レチノイン酸処理を伴うin vitroで胚性幹細胞由来生殖細胞様細胞における新しいマウス特異的生殖細胞遺伝子発現の評価

胚性体（ESC）によるOCT4-GFP（OCT4の緑色蛍光タンパク質の発現）胚性幹細胞（ESC）の分化を誘導する研究を設計し、レチノイン酸（RA）を使用して生殖細胞（GC）に生成する培養系（GC）に誘導し、発現を評価しました。分化細胞における（FKBP6、MOV10L1、4930432K21RIK、およびTEX13）のレベル。4つのGC関連遺伝子、OCT4、MVH、SCP3、およびSTRA8の発現レベルは、定量的リアルタイムポリメラーゼ連鎖反応（Q-RT-PCR）によって決定されました。免疫染色およびフローサイトメトリーを追加のテストとして使用して、Q-RT-PCR所見を確認しました。減数症マーカーと特定の遺伝子の発現で有意な増加が発生しました。

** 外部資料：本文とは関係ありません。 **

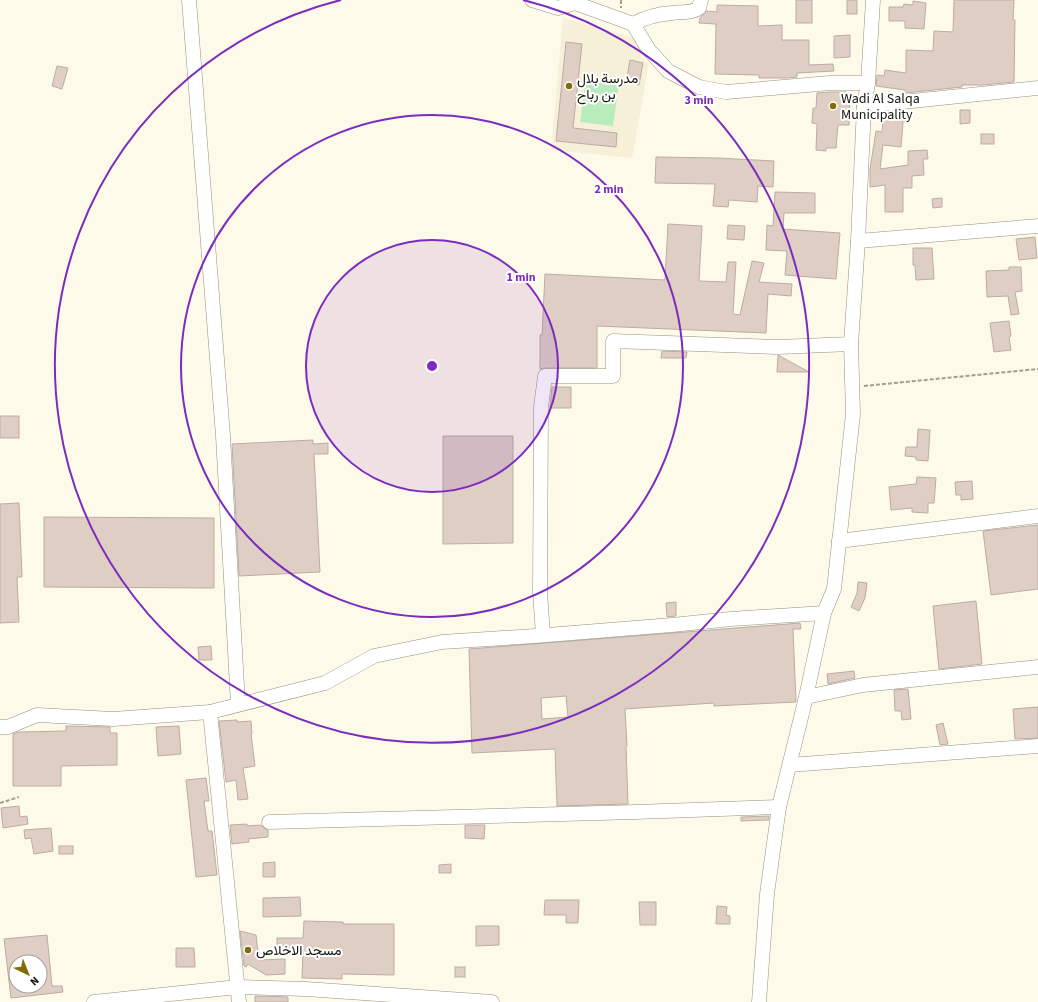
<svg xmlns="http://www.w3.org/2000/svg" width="1038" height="1002" viewBox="0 0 1038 1002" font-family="'Source Sans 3',Vazirmatn,sans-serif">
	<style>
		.built { fill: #f6f0d8 }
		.green { fill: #b8ecbc }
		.building { fill: #decec4; stroke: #bcaca3; fill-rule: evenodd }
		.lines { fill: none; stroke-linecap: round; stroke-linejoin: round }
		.minor-casing { stroke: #959182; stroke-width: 15 }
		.path { stroke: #a19f92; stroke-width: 2; stroke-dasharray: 4 2; stroke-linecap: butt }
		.minor { stroke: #fff; stroke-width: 14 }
		.ring { fill: none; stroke: #7b2cbf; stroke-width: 2 }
		.poi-dot { fill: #836b06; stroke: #fff; stroke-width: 1.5 }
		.labels { text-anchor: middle; stroke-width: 4; stroke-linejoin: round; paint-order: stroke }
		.poi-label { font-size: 14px; fill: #14130d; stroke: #fff; text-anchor: start }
		.centre { fill: #7b2cbf; stroke: #fff; stroke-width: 2 }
		.ring-label { font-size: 12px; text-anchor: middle; font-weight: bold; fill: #7b2cbf; stroke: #fff; stroke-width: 4; stroke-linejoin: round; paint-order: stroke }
	</style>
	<rect width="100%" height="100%" fill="#fefae9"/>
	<path class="built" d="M563,18L642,40L641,58L649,63L632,158L551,150Z"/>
	<path class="green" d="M586,79L619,83L613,126L580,122Z"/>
	<g class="building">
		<rect x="796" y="0" width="16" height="23"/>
		<rect x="847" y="0" width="10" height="14"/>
		<path d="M954,0H1014L1013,20H1015L1014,82L983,85H962V87L905,93V90L876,86L877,75L884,76L885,70L906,73V50L933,51L934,31L953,32Z"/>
		<path d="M913,1L926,3L924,29L905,28V21H889V7H903L904,4L913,5Z"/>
		<path d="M717,5L758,6V26L782,25V40H809V65L833,64L834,71L797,73V77L787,78H759V75L715,74L716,24L699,23L700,18L706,11L717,12Z"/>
		<path d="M850,35V57L834,58V36Z"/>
		<path d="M566,42L582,44L573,128L617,133L616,147L556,141Z"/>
		<path d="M630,60L643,63L639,85L626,83Z"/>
		<path d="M57,66L68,68L62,89L52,86Z"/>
		<path d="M830,92H846L849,94L850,97L849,125H838L836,148H826V151L816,150L817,124L812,123L813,108H816L817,93Z"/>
		<path d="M904,110L901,147L883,145L880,169L908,165V151L927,150L928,159H923L924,175L912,176V188H903V212H885V185L870,187V169L876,131L882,132L884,112Z"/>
		<path d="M960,110H970V123L960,124Z"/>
		<rect x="981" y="134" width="13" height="10"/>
		<path d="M656,157L718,158L774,161L773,187L758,186L757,202L729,200L728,207L713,206L715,184L655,183Z"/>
		<path d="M775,192L815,193V213H784L783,229L840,233L836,279L785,275L787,251L766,250L767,225L773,226Z"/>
		<path d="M942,198V207L933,208L932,199Z"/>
		<path d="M668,224L702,226L699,281L726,282L728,262H736L733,314L740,315L752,261L764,263L759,282L792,284L791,296L768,294L766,333L597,326V368H545L540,369V335H542L545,274L665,280Z"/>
		<path d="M728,225L745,226L744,240L727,239Z"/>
		<path d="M1035,237L1037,258L1019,260L1016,239Z"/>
		<path d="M913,248H932L934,279L916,280L915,265H913Z"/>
		<path d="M1009,267H1021L1022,291L1015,292L1019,314L1011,315L1008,296L987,297L986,271L1009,270Z"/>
		<path d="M1009,321L1011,336L1009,337L1011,350L994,352L990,323Z"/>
		<path d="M662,351L687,352L686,358H661Z"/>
		<path d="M778,356V355L809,372H777Z"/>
		<path d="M552,387H571V408H550Z"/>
		<rect x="0" y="416" width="19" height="22"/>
		<path d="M918,429L930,430L928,461L916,460V457L905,456L906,447H917Z"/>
		<path d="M443,436H513V543L443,544Z"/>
		<path d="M313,440V444L328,443V454H314L320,572L239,576L232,444Z"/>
		<path d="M917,477L936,478L934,503H928V513L912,512V508L891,510L889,487L916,484Z"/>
		<path d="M972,481L973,499L961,500V495H956L955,482Z"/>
		<path d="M19,503L22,577H17L19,622L0,623V504Z"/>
		<path d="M44,517L214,518V588L44,587Z"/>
		<path d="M1038,525V589L991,595L983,531Z"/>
		<path d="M858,582L867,583L865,598L859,611L851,607L857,593Z"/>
		<path d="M976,601L982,664L939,669L933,606Z"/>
		<path d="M676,602V616L667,617L666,603Z"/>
		<path d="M800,623L801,629H793L796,702L714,706V703L625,709L627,746H626L628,804L557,806L555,749L472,753L469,649ZM566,696L568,717L542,719L541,698Z"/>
		<path d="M211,646L212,660H199L198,647Z"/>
		<path d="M854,671L855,678L828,684L827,674Z"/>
		<path d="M908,689L911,719L902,720L901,711H895L894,690Z"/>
		<path d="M1038,707V738L1015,739L1013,709Z"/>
		<path d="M237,720V722L251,721L252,734H251L255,766L243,768L248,799L238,800L236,780L226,782L219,721Z"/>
		<path d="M943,723L948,744L940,745L936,725Z"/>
		<path d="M66,726L110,727V733H117V765L61,766V786H13V734L19,732L66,731Z"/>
		<path d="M179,726L181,754L158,756L156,727Z"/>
		<path d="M206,778L209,801H204L208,831H212L217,875L196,877L186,780Z"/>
		<path d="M19,806L20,817L27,816L28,824L3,828L1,808Z"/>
		<path d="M769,816V820L741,821V817Z"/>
		<path d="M247,824V826L261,825L265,829L268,830V837L248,839L249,842L232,844L230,825Z"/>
		<path d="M465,825H485L484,839L465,838Z"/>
		<path d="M51,828L53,851L34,854L31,838L25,839L24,830Z"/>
		<rect x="59" y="846" width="14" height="8"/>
		<path d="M275,862V877H263V863Z"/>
		<path d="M451,864V873H439V865Z"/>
		<path d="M300,897L301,916L263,917V898Z"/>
		<path d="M545,900H579L578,923H566V915H544Z"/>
		<path d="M639,902H656V925H640Z"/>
		<path d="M717,906L727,907L726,915L730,916V924H716Z"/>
		<path d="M304,921L343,922V924H394V975L342,974V979L302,978L303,951H277V938H303Z"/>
		<path d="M476,926H499V945L476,946Z"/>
		<path d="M240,931L256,935L259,960L285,959V974L266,975L248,964L246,967L244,966Z"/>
		<path d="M47,935L52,986H62L63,992L11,998L4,939ZM16,962H40V986H16Z"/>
		<path d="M176,948H194L195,967H176Z"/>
		<rect x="455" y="967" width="10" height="10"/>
		<path d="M255,996L288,997V1002H255Z"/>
	</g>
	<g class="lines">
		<defs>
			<g id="minor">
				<path d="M189,0L223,436L238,704"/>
				<path d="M532,0L558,8L575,3L633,24L649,50L668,71L699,87L726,92L830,83H868"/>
				<path d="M633,24C646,17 658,14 672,13C682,11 691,14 699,8L701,0"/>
				<path d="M864,106L1038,88"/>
				<path d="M858,241L1038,226"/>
				<path d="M839,541L1038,516"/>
				<path d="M543,635L540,591L541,407L545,376H613V341L778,347L851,344"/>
				<path d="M806,697L863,685L1038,667"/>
				<path d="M210,712L239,1002"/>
				<path d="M0,727H8L37,715L113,719L210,712L325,683L374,656L442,642L535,636L672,625L731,619L824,613"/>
				<path d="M790,765L1038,746"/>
				<path d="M269,822L635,812L779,807"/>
				<path d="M94,1002L238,987L306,989L492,1002"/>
				<path d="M759,1002L767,894L779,807L806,697L824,613L834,589L853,414L851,344L858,241L864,106L868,83L873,0"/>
			</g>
		</defs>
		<use href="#minor" class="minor-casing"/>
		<g class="path">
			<path d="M621,0V8"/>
			<path d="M864,386L1038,369"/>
			<path d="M0,803L19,797"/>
		</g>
		<use href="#minor" class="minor"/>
	</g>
	<circle cx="432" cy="366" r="126" fill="#7b2cbf" fill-opacity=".12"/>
	<g class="ring">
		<circle cx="432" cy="366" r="126"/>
		<circle cx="432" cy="366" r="251"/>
		<path d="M523 0A377 377 0 1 1 341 0"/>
	</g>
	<g class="poi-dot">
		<circle cx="569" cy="86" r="4"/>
		<circle cx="833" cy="106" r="4"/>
		<circle cx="248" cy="950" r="4"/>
	</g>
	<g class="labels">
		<g class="poi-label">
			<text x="577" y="83">مدرسة بلال<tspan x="577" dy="16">بن رباح</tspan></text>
			<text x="841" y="103">Wadi Al Salqa<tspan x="841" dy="16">Municipality</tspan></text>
			<text x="256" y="955">مسجد الاخلاص</text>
		</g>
	</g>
	<circle cx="432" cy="366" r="6" class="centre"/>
	<g class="ring-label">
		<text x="699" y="104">3 min</text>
		<text x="609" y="193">2 min</text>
		<text x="521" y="281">1 min</text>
	</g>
	<g transform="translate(28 974) rotate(137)"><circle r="19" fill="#ffffff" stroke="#a1a19e"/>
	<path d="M0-3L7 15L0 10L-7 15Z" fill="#836b06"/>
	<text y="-6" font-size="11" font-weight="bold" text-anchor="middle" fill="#14130d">N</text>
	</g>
</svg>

FKBP6（P = 0.00）、Mov10L1（P = 0.01）、およびTEX13（P = 0.00）は、コントロールと比較してRA（+RA）で処理されたESC（P = 0.00）ra）。OCT4の発現は、すべての研究グループで減少しました。+RAグループの4930432K21RIK、MVH、STRA8、およびSCP3の発現レベルは、-RAグループの発現よりも高かった。フローサイトメトリー分析により、 +RAグループのMVH陽性細胞の平均数は、ESC、-RAおよびEB7グループと比較して大きいことが示されました（P = 0.00）。多能性因子としてのOCT4のダウンレギュレーションおよび減数分裂マーカーの発現であるこの仮説は、ESCがRAによって区別され、GC様細胞としての最初の減数分裂の接合体/パキテンに導入されているという仮説が提起されています。

We designed a study to induce differentiation of Oct4-GFP (expression of Green Fluorescent Protein of oct4) embryonic stem cells (ESCs) by embryoid body (EB) culture system into germ cells (GCs) using retinoic acid (RA) and evaluated the expression level of (Fkbp6, Mov10l1, 4930432K21Rik, and Tex13) in differentiated cells. The expression levels of four GC-related genes, Oct4, Mvh, Scp3, and Stra8, was determined by quantitative real-time polymerase chain reaction (q-RT-PCR). Immunostaining and flow cytometry were used as additional tests to confirm q-RT-PCR findings. A significant increase occurred in the expression of meiotic markers and specific genes, Fkbp6 (p = 0.00), Mov10l1 (p = 0.01), and Tex13 (p = 0.00) in ESCs treated with RA (+RA) compared with the controls (-RA). Oct4 expression was decreased in all studied groups. The expression levels of 4930432K21Rik, Mvh, Stra8, and Scp3 in the +RA group was higher than that of the -RA group. Flow cytometry analysis showed that mean number of Mvh-positive cells in the +RA group was greater as compared with ESCs, -RA and EB7 groups (p = 0.00). Downregulation of Oct4 as a pluripotency factor as well as the expression of meiosis markers, this hypothesis is raised that ESCs are differentiated by RA, and have been introduced into the zygote/pachytene of first meiosis as GC-like cells.